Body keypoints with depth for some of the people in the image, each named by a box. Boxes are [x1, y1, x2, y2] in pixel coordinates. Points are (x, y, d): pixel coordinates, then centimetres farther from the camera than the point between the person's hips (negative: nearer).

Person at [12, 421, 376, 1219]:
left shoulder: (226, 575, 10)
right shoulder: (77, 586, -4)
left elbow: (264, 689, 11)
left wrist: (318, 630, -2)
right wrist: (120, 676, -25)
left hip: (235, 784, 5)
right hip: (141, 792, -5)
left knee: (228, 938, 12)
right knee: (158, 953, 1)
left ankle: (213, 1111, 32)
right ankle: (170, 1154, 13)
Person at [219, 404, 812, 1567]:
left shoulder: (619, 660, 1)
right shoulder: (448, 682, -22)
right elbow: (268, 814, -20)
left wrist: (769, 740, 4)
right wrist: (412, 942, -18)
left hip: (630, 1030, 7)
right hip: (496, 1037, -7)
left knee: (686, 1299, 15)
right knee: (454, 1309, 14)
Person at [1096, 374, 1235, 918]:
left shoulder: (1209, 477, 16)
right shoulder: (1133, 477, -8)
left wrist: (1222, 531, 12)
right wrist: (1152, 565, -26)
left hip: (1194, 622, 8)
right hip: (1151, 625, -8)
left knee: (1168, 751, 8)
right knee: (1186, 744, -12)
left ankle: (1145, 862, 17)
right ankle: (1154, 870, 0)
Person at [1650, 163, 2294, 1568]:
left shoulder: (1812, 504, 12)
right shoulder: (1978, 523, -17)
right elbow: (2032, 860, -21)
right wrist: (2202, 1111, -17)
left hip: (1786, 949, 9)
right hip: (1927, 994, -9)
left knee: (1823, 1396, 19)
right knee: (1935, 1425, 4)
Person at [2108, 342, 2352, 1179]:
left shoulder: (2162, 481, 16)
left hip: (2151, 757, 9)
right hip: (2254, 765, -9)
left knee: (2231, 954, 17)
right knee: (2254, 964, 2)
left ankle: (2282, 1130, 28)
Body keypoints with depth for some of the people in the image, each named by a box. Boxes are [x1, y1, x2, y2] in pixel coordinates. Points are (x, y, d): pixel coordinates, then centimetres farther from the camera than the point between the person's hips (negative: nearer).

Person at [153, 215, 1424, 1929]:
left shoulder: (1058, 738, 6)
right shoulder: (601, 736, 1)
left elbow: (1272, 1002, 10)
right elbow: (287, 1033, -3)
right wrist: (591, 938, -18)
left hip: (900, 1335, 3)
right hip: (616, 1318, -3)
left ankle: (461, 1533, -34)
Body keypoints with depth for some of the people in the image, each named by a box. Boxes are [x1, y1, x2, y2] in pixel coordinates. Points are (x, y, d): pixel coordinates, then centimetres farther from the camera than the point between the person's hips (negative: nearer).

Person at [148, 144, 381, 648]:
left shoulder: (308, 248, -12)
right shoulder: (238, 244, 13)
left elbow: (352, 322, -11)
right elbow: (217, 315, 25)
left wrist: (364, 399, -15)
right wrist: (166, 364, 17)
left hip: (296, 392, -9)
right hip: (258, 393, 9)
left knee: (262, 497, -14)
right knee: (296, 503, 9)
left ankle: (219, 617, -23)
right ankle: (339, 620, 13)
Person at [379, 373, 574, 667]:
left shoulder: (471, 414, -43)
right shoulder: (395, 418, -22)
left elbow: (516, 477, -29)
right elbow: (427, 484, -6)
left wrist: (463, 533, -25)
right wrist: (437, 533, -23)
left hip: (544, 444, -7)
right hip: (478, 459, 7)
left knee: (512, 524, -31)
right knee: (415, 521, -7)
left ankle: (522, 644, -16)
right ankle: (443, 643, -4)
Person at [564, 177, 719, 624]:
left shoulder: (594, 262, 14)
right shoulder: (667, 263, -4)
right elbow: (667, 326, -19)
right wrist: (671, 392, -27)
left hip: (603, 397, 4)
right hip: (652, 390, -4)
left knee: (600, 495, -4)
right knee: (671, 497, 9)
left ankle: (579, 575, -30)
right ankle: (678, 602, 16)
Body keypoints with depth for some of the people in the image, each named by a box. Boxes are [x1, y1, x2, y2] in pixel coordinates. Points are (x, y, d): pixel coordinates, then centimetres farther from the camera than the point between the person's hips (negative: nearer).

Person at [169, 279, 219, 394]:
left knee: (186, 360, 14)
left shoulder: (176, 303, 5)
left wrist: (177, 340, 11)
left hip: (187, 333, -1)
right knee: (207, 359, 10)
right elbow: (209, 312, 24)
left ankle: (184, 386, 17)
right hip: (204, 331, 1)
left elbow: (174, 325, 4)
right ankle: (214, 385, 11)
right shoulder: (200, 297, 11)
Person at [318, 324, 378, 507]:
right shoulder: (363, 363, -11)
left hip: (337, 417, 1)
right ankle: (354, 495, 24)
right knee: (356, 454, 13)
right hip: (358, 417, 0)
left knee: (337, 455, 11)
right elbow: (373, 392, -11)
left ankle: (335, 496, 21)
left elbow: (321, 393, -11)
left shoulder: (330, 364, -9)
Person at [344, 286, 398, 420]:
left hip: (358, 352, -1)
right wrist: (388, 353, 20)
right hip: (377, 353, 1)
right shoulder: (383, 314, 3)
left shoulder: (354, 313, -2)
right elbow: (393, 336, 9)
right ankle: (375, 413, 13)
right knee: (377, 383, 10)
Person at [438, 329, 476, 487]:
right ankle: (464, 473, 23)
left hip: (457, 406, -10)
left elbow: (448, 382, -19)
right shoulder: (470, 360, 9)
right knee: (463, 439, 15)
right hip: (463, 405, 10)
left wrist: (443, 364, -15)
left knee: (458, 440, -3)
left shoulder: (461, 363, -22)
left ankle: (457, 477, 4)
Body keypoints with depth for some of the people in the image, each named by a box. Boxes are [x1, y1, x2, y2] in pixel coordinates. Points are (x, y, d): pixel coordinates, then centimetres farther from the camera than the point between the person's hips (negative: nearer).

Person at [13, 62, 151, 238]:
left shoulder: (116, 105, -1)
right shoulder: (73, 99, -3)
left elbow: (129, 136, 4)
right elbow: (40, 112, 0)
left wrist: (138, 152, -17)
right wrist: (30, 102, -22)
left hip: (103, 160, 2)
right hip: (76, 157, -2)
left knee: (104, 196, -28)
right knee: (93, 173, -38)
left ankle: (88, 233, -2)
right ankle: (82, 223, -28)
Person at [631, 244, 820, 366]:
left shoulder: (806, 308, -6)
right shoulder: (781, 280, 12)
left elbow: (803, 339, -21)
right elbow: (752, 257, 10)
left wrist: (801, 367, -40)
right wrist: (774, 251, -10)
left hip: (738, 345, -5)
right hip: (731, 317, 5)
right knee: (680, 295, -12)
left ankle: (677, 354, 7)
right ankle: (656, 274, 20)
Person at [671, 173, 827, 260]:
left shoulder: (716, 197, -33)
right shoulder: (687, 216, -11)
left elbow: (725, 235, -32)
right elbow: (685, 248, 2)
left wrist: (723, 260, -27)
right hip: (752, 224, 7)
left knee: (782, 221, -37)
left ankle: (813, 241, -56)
• • • • • • •
**WHAT THE TASK ASKS:**
In the listing above, locate the line with "left elbow: (321, 393, -11)" and the line with "right ankle: (375, 413, 13)", then extract exactly those lines and every line between them, and nothing more.

**RESULT OF THE EXERCISE:**
left elbow: (321, 393, -11)
left shoulder: (330, 364, -9)
Person at [344, 286, 398, 420]:
left hip: (358, 352, -1)
right wrist: (388, 353, 20)
right hip: (377, 353, 1)
right shoulder: (383, 314, 3)
left shoulder: (354, 313, -2)
right elbow: (393, 336, 9)
right ankle: (375, 413, 13)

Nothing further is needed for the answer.